By the use of molecular markers Fixierungsslösungen, covalent crosslinking (for example, formaldehyde, paraformaldehyde or glutaraldehyde ), and solutions forming by stable complexes of heavy metal ions the catalytic center or binding site of a protein is changed such that some functions are not satisfied occasionally. In this case, the protein is not (as in the chaotropic or pH-dependent denaturation) unfolds it can, however, be altered or fixed in a non - native conformation and lose functionality. Remain unaffected necessary functions of the protein from the fixation, as well as other properties such as the biological half-life can also be changed, refer networking. In the course of antigen retrieval is trying to make the effects of fixation reversed.

Renaturation

After denaturation of a protein (e.g. an enzyme ) during the purification of a protein mixture, a return of the protein in the native form is necessary for the measurement of biological activity. However, this is only for proteins whose native conformation is also the lowest energy state under isotonic conditions, but not in metastable proteins. Renaturation can be achieved by slow dilution of the denaturant, accompanied by a recovery of the cofactors and of the isotonic environment. A reconstitution can occur following.

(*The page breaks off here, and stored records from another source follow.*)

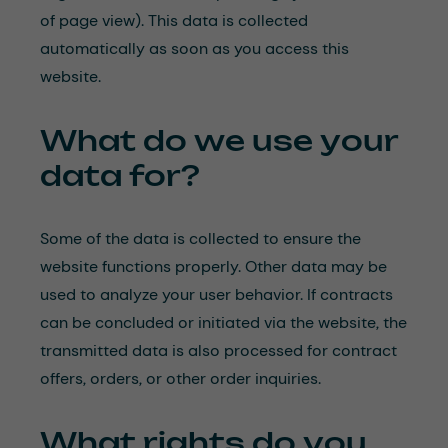
of page view). This data is collected
automatically as soon as you access this
website.
What do we use your
data for?
Some of the data is collected to ensure the
website functions properly. Other data may be
used to analyze your user behavior. If contracts
can be concluded or initiated via the website, the
transmitted data is also processed for contract
offers, orders, or other order inquiries.
What rights do you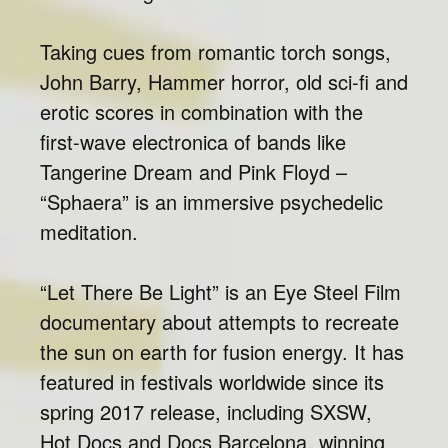
Taking cues from romantic torch songs,
John Barry, Hammer horror, old sci-fi and
erotic scores in combination with the
first-wave electronica of bands like
Tangerine Dream and Pink Floyd –
“Sphaera” is an immersive psychedelic
meditation.
“Let There Be Light” is an Eye Steel Film
documentary about attempts to recreate
the sun on earth for fusion energy. It has
featured in festivals worldwide since its
spring 2017 release, including SXSW,
Hot Docs and Docs Barcelona, winning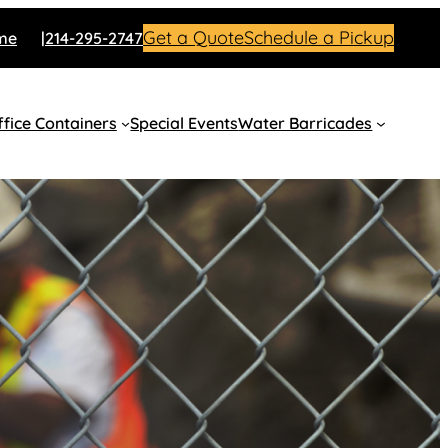
Get a Quote
Schedule a Pickup
me
214-295-2747
fice Containers
Special Events
Water Barricades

Demarcation from other changes

Are referred to as non- denaturing the proteins mediated by structural changes:

At very high temperature, it may also lead to the cleavage of covalent bonds and thus continued fractions ( depolymerization ). Such changes in the primary structure are not counted among the denaturation. Similarly acids as alkaline solutions can result in high concentrations and reaction temperatures for the cleavage of covalent bonds. Hydrolysis then changes the primary structure. Such changes of the primary structure are ordinary chemical reactions and are not expected to denaturation.

A borderline case is the cleavage of disulfide bridges between two protein strands. Here, although a covalent chemical bond is broken, the amino acid sequence in each strand is retained, however, so one such reductive cleavage of disulfide bonds, which is in principle reversible, to the denaturation.